[Recorded data]

------------------------------------------------

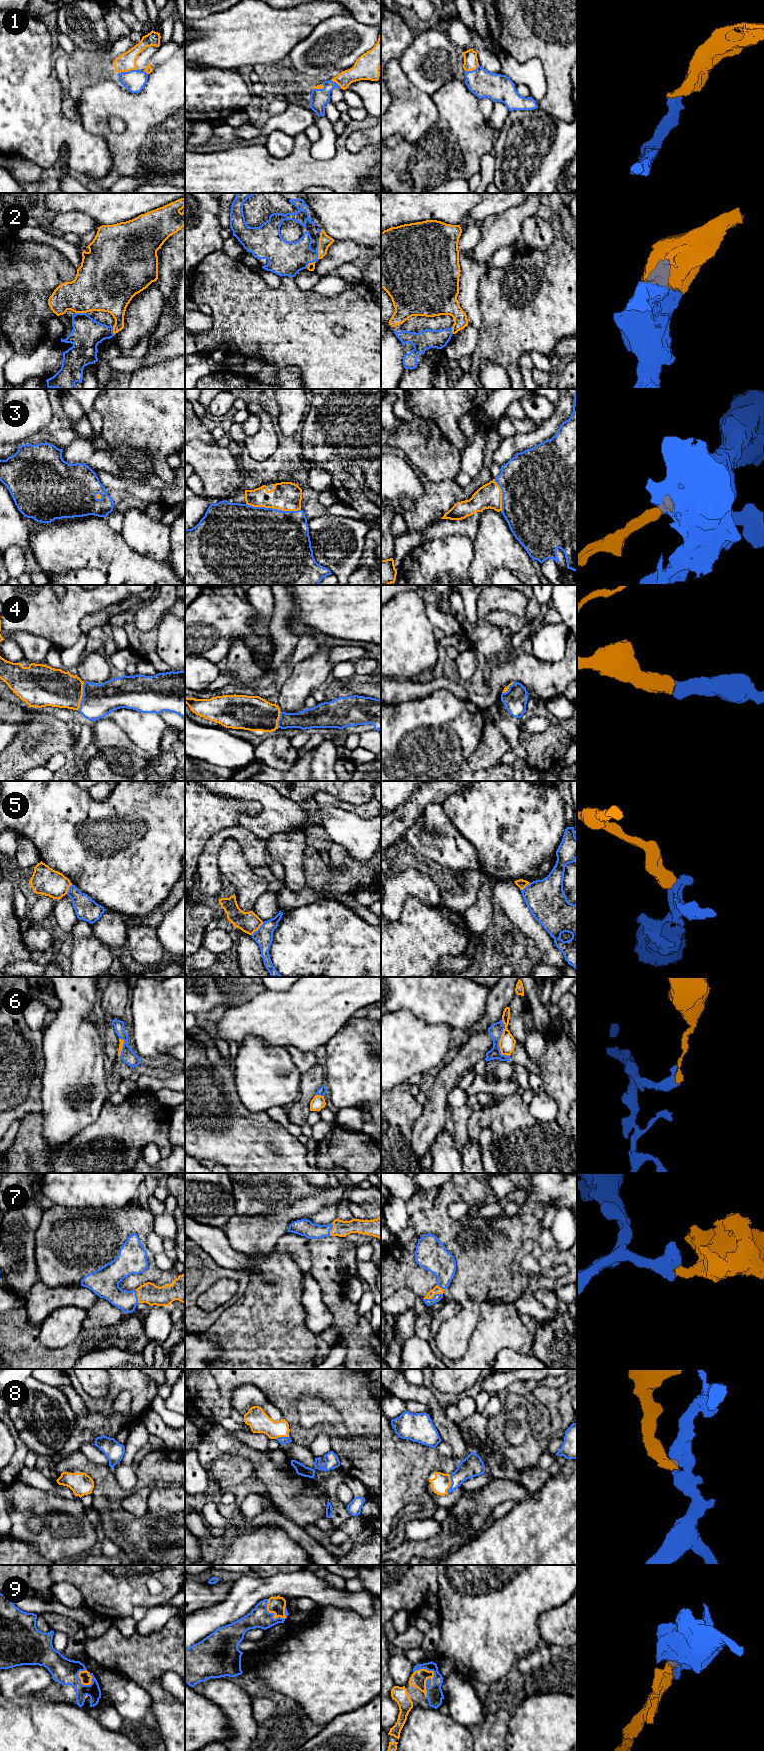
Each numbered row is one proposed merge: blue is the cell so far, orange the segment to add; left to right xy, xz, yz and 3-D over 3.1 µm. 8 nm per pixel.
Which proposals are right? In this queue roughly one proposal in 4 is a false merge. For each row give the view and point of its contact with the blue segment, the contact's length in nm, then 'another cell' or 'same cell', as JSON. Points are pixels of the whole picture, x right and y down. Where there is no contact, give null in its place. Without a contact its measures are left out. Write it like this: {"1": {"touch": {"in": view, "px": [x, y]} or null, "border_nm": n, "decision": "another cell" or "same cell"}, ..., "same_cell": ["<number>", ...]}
{"1": {"touch": {"in": "xy", "px": [128, 71]}, "border_nm": 140, "decision": "same cell"}, "2": {"touch": {"in": "xz", "px": [317, 248]}, "border_nm": 180, "decision": "same cell"}, "3": {"touch": {"in": "xz", "px": [272, 508]}, "border_nm": 440, "decision": "same cell"}, "4": {"touch": {"in": "xy", "px": [82, 696]}, "border_nm": 240, "decision": "same cell"}, "5": {"touch": {"in": "xz", "px": [258, 929]}, "border_nm": 150, "decision": "another cell"}, "6": {"touch": {"in": "yz", "px": [498, 1041]}, "border_nm": 300, "decision": "another cell"}, "7": {"touch": {"in": "yz", "px": [433, 1297]}, "border_nm": 170, "decision": "same cell"}, "8": {"touch": {"in": "yz", "px": [452, 1483]}, "border_nm": 150, "decision": "same cell"}, "9": {"touch": {"in": "yz", "px": [430, 1679]}, "border_nm": 240, "decision": "same cell"}, "same_cell": ["1", "2", "3", "4", "7", "8", "9"]}

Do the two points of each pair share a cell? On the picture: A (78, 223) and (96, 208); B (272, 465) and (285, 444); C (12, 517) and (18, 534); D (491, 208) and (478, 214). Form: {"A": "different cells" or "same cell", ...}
{"A": "different cells", "B": "same cell", "C": "same cell", "D": "same cell"}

------------------------------------------------

TASK TO CARRY OUT: Nothing but an exact copy of the data, without its images, should make up your answer.

TASK ANSWER:
Each numbered row is one proposed merge: blue is the cell so far, orange the segment to add; left to right xy, xz, yz and 3-D over 3.1 µm. 8 nm per pixel.
Which proposals are right? In this queue roughly one proposal in 4 is a false merge. For each row give the view and point of its contact with the blue segment, the contact's length in nm, then 'another cell' or 'same cell', as JSON. Points are pixels of the whole picture, x right and y down. Where there is no contact, give null in its place. Without a contact its measures are left out. Write it like this: {"1": {"touch": {"in": view, "px": [x, y]} or null, "border_nm": n, "decision": "another cell" or "same cell"}, ..., "same_cell": ["<number>", ...]}
{"1": {"touch": {"in": "xy", "px": [128, 71]}, "border_nm": 140, "decision": "same cell"}, "2": {"touch": {"in": "xz", "px": [317, 248]}, "border_nm": 180, "decision": "same cell"}, "3": {"touch": {"in": "xz", "px": [272, 508]}, "border_nm": 440, "decision": "same cell"}, "4": {"touch": {"in": "xy", "px": [82, 696]}, "border_nm": 240, "decision": "same cell"}, "5": {"touch": {"in": "xz", "px": [258, 929]}, "border_nm": 150, "decision": "another cell"}, "6": {"touch": {"in": "yz", "px": [498, 1041]}, "border_nm": 300, "decision": "another cell"}, "7": {"touch": {"in": "yz", "px": [433, 1297]}, "border_nm": 170, "decision": "same cell"}, "8": {"touch": {"in": "yz", "px": [452, 1483]}, "border_nm": 150, "decision": "same cell"}, "9": {"touch": {"in": "yz", "px": [430, 1679]}, "border_nm": 240, "decision": "same cell"}, "same_cell": ["1", "2", "3", "4", "7", "8", "9"]}

Do the two points of each pair share a cell? On the picture: A (78, 223) and (96, 208); B (272, 465) and (285, 444); C (12, 517) and (18, 534); D (491, 208) and (478, 214). Form: {"A": "different cells" or "same cell", ...}
{"A": "different cells", "B": "same cell", "C": "same cell", "D": "same cell"}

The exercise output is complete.